Aktuellen Zahlen zufolge kommen im Sommer knapp zwölf Prozent aller Grundschülerinnen und Grundschüler per Elterntaxi zur Schule. Im Winter sind es mit knapp 22 Prozent fast doppelt so viele. Diese Beobachtung bestätigen auch die Polizeibeamten in Norderstedt. Gerade zur kalten, eher dunklen Jahreszeit seien an den 21 Norderstedter Schulen bedeutend mehr Elterntaxis unterwegs als im Frühjahr und Sommer.
Keine Alternative zum Auto?
Ein Vater, der mit einem SUV mit Hamburger Kennzeichen seine Tochter zur Schule bringt, erklärt, dass er Verständnis für die Kontrollen der Polizei habe. Seine Tochter habe aber keine andere Möglichkeit zur Schule zu kommen, denn aus dem zwölf Kilometer entfernten Heimatort der Familie fahre keine Bus zur Schule.

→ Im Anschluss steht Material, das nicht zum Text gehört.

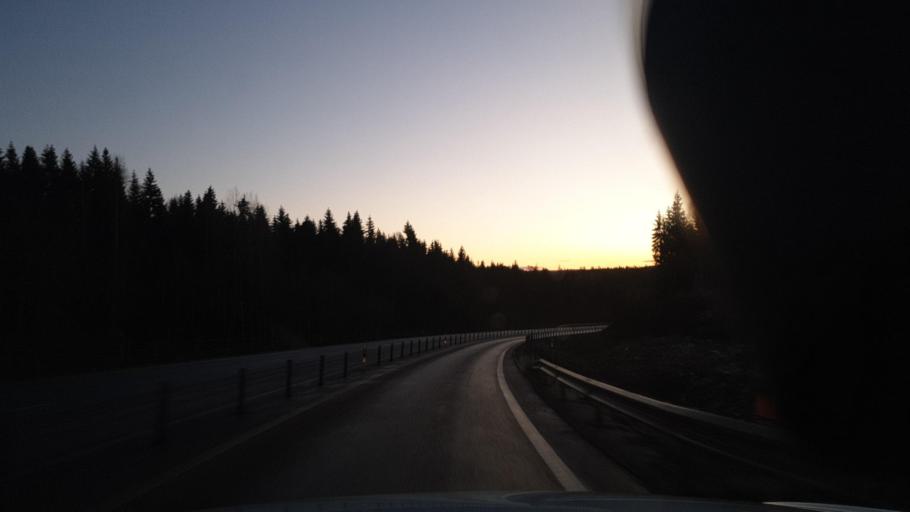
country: SE
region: Vaermland
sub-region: Eda Kommun
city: Amotfors
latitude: 59.7581
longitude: 12.4686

Für Polizeihauptkommissar Steffen Hartung ist es auch keine Lösung, einfach mehr Parkplätze an der Schule zu schaffen, denn es gehe darum, Kindern die Möglichkeit zu geben am Verkehrsgeschehen teilzunehmen: "Sodass die Kinder lernen mit ihrer Umgebung, Fahrzeugen, Geräuschen umzugehen, Geschwindigkeiten einzuschätzen. Und das erreichen wir nicht, wenn Eltern ihre Kinder bis vor's Klassenzimmer fahren und das jeden Morgen."
Landeselternbeirat fordert mehr Schülerlotsen und besseren ÖPNV
Der Landeselternbeirat der Grundschulen schätzt Elterntaxis ebenfalls als problematisch ein. Einem Sprecher zufolge wäre der Einsatz von mehr sogenannten Schülerlotsen eine Maßnahme, um die Zahl der Elterntaxis zu verringern. Diese Verkehrshelfer unterstützen Schülerinnen und Schüler beim Überqueren von Straßen. Mehr Schülerlotsen bedeuten laut Landeselternbeirat mehr Sicherheit. Außerdem könne den Eltern so die Sorge um die Sicherheit ihrer Kinder genommen werden. Zusätzlich unterstützt der Beirat die Forderung nach einem besseren, flächendeckenderen öffentlichen Nahverkehr.
Pünktlich um acht Uhr, mit dem Beginn der ersten Schulstunde, normalisiert sich das Verkehrsaufkommen rund um das Schulzentrum Nord in Norderstedt wieder. Für Steffen Hartung und Rico Rütjes ist die heutige Kontrolle damit beendet. Gut 20 Elterntaxi-Fahrerinnen und -fahrer haben die Polizeibeamten in Zusammenarbeit mit dem Ordnungsamt heute angesprochen. Ein Verwarnungsgeld in Höhe von 25 Euro musste an diesem Morgen nicht erhoben werden. Das kann bei der nächsten Kontrolle am Nachmittag an einer anderen Norderstedter Schule laut Steffen Hartung aber schon wieder anders sein.